● Data extract

++++

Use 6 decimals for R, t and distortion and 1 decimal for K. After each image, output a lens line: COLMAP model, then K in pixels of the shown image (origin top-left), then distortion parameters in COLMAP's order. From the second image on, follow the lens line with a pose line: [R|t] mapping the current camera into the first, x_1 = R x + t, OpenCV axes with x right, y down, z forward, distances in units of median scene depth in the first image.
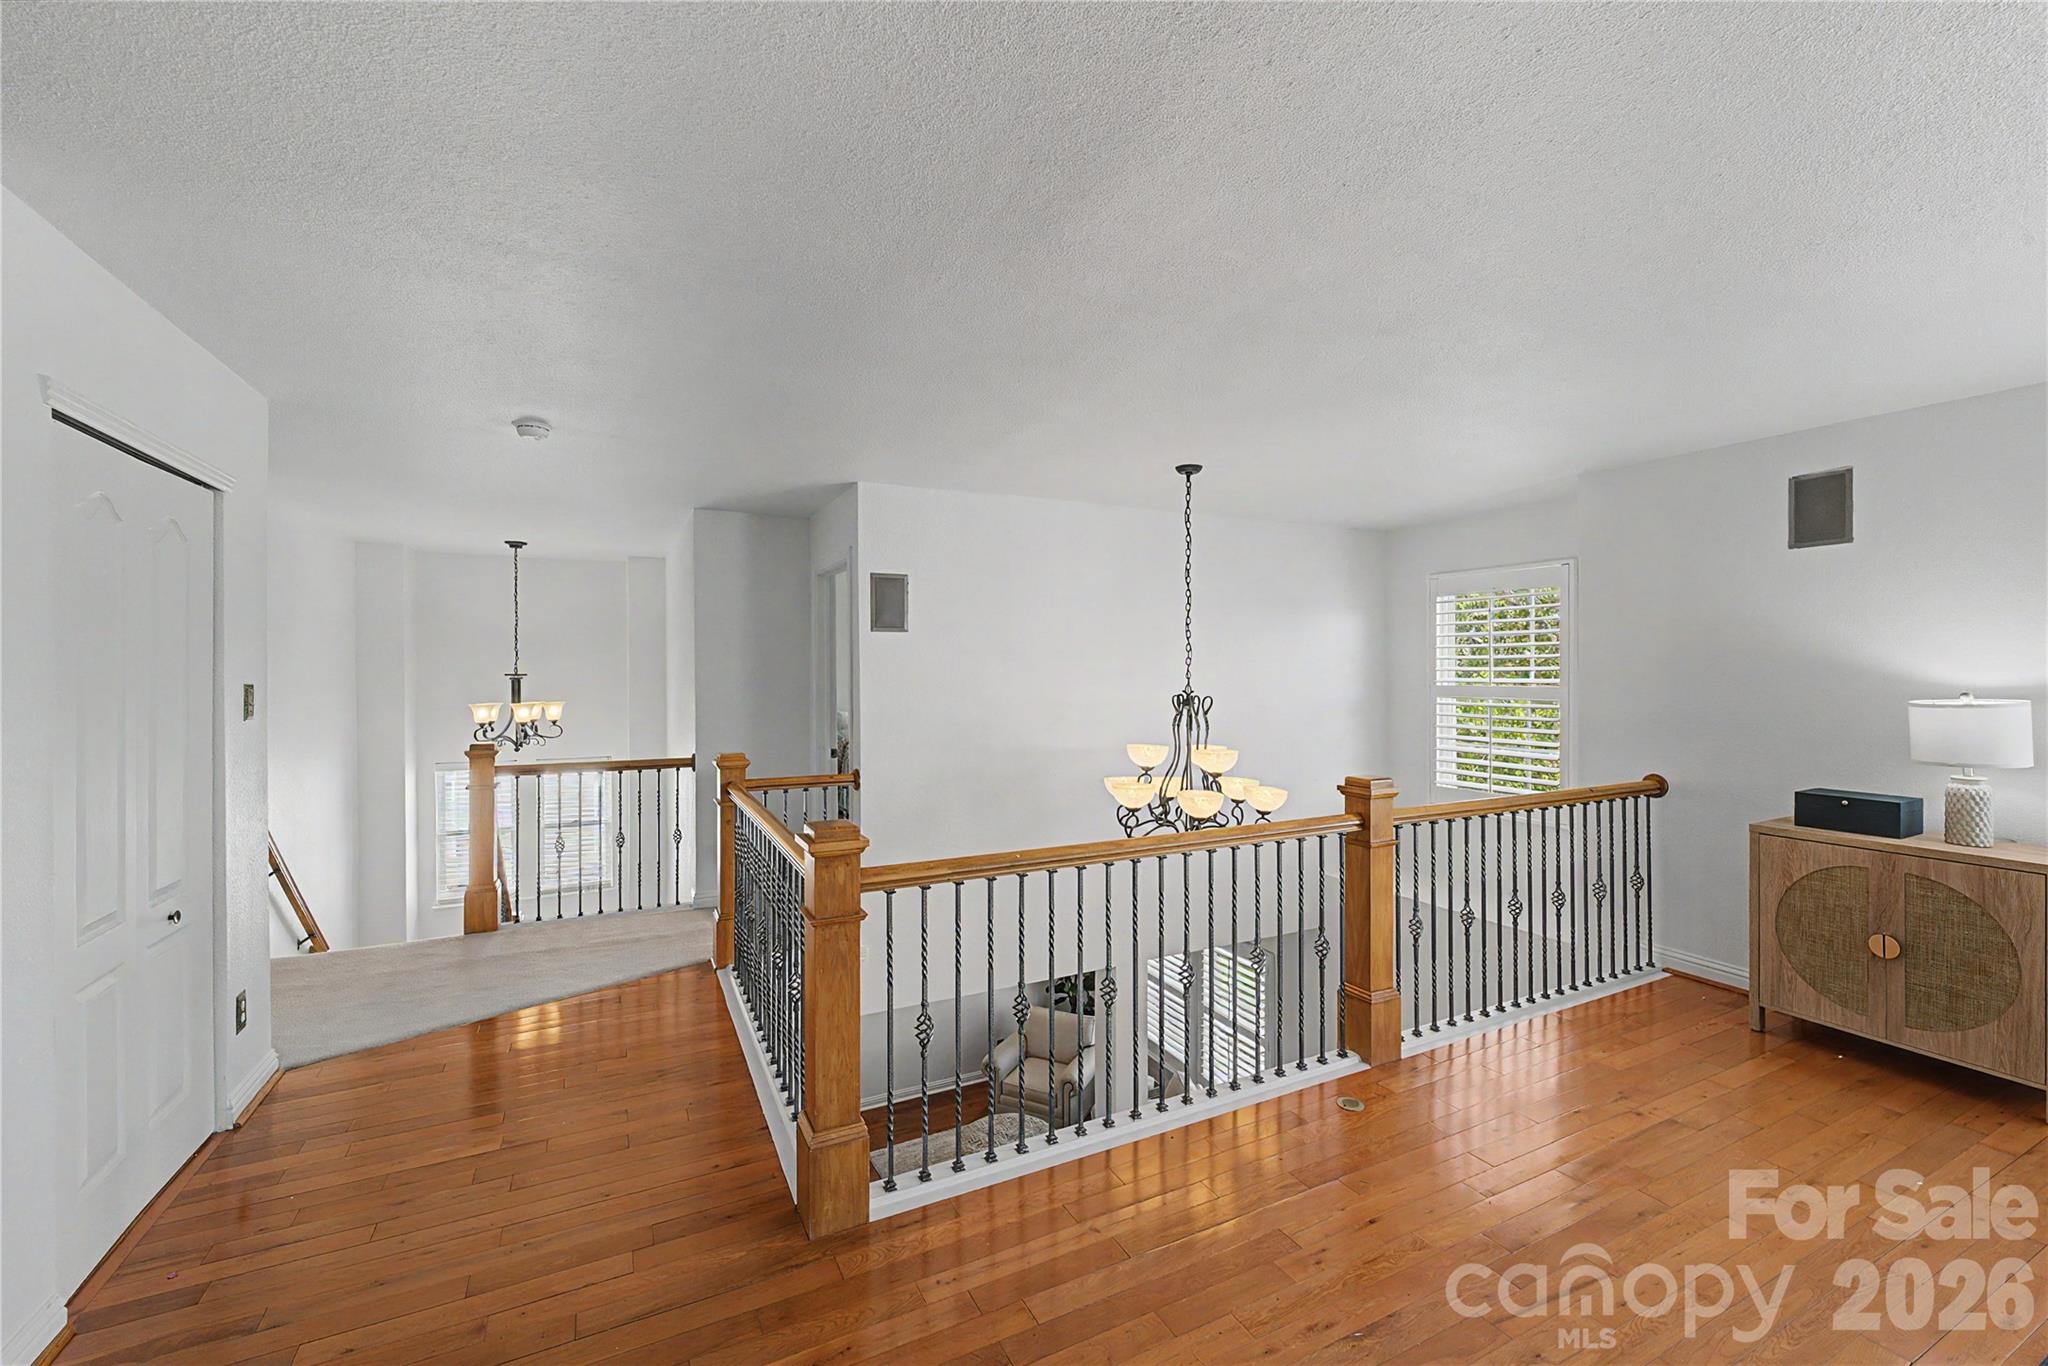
lens RADIAL K [[861.8, 0, 1011.6], [0, 861.8, 681.5], [0, 0, 1]] dist [-0.002075, -0.000438]
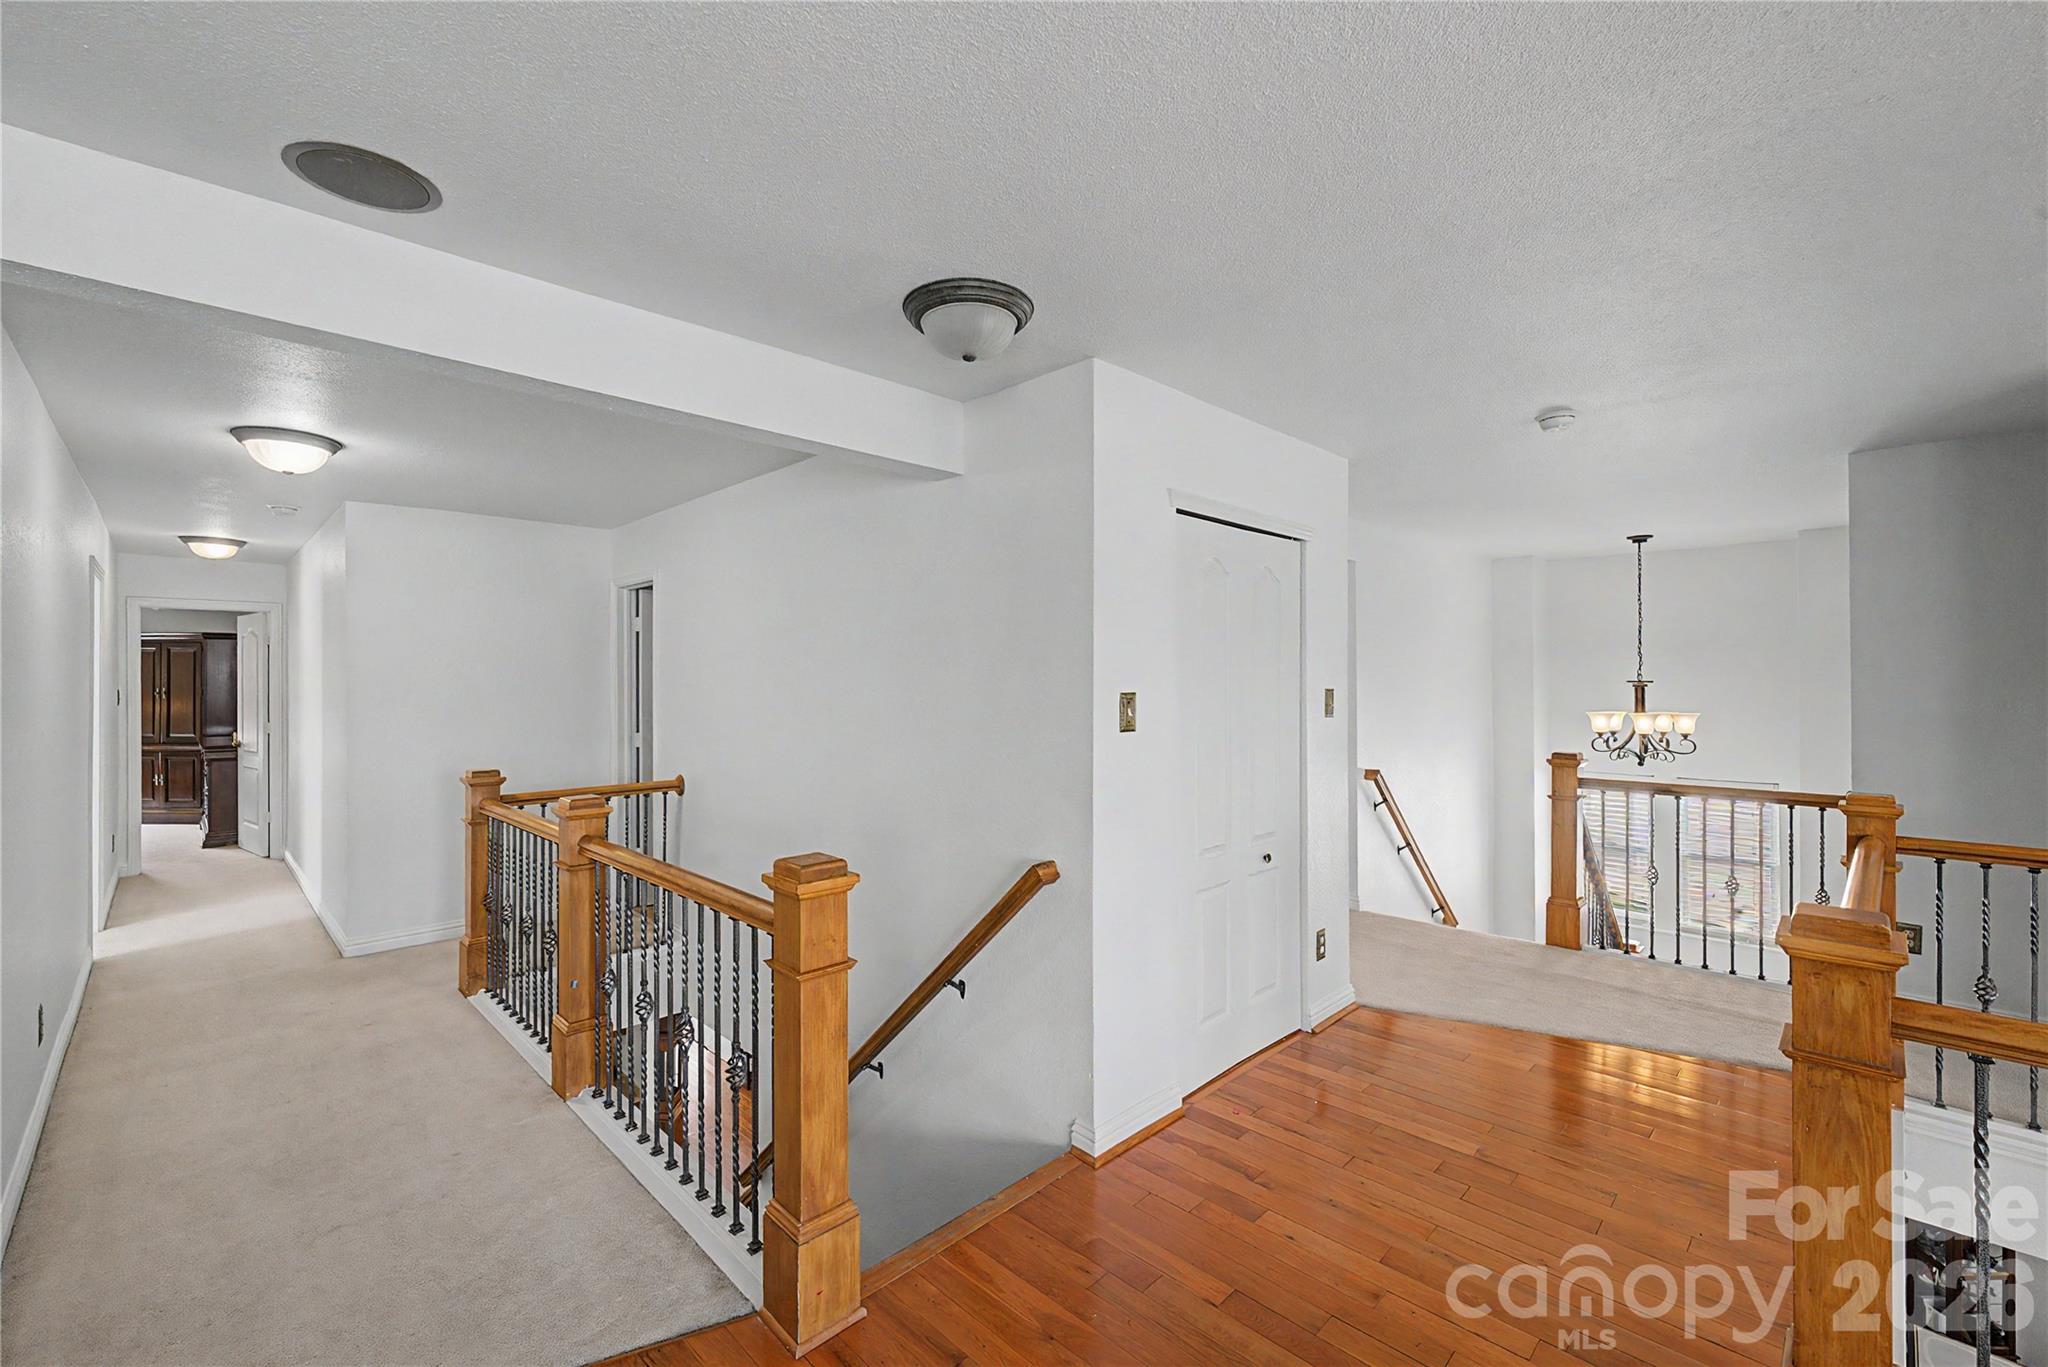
lens RADIAL K [[861.8, 0, 1011.6], [0, 861.8, 682.0], [0, 0, 1]] dist [-0.002075, -0.000438]
pose [[0.292630, 0.003413, -0.956220, 0.127802], [-0.010473, 0.999945, 0.000364, -0.001075], [0.956168, 0.009908, 0.292649, 0.121160]]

++++

Could you print the data exactly as it appears and keep the pictures out?

Use 6 decimals for R, t and distortion and 1 decimal for K. After each image, output a lens line: COLMAP model, then K in pixels of the shown image (origin top-left), then distortion parameters in COLMAP's order. From the second image on, follow the lens line with a pose line: [R|t] mapping the current camera into the first, x_1 = R x + t, OpenCV axes with x right, y down, z forward, distances in units of median scene depth in the first image.
lens RADIAL K [[861.8, 0, 1011.6], [0, 861.8, 681.5], [0, 0, 1]] dist [-0.002075, -0.000438]
lens RADIAL K [[861.8, 0, 1011.6], [0, 861.8, 682.0], [0, 0, 1]] dist [-0.002075, -0.000438]
pose [[0.292630, 0.003413, -0.956220, 0.127802], [-0.010473, 0.999945, 0.000364, -0.001075], [0.956168, 0.009908, 0.292649, 0.121160]]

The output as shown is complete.